• _Working data_:

★ ★ ★ ★ ★

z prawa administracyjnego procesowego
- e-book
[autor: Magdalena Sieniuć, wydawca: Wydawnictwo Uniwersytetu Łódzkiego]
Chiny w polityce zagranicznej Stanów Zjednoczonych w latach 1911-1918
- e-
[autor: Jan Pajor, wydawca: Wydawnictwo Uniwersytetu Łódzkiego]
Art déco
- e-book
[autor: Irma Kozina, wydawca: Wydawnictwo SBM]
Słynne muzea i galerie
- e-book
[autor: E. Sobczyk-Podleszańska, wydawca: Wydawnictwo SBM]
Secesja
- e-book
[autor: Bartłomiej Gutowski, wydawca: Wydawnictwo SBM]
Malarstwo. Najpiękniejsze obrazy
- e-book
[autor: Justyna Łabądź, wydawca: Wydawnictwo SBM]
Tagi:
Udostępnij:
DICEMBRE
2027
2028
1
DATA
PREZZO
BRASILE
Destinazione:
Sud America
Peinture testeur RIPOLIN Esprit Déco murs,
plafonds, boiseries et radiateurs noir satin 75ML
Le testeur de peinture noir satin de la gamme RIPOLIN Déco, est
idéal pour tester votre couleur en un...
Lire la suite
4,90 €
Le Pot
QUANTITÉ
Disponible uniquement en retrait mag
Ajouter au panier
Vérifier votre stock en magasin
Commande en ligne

★ ★ ★ ★ ★

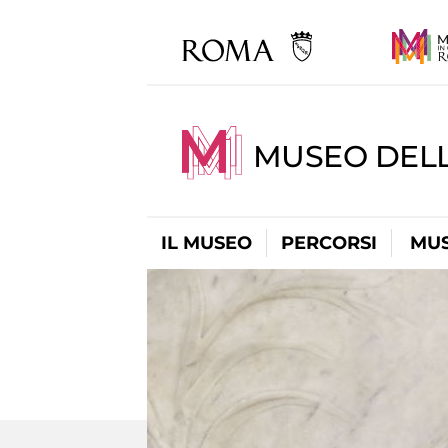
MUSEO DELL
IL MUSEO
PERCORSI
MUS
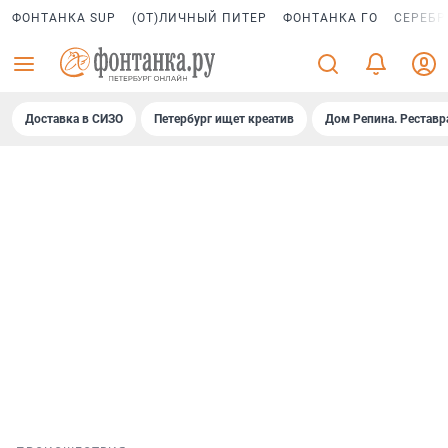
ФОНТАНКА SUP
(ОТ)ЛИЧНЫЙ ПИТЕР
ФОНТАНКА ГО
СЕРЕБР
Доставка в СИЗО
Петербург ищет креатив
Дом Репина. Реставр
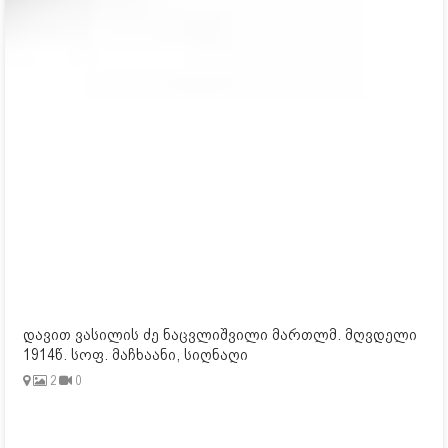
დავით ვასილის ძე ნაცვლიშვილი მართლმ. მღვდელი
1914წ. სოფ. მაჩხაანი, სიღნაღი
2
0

★ ★ ★ ★ ★

• _Work required_: Identify every line in the records that contains the word "testeur", matching case exactly, and copy each such line.

• _Solution to the problem_:
Peinture testeur RIPOLIN Esprit Déco murs,
Le testeur de peinture noir satin de la gamme RIPOLIN Déco, est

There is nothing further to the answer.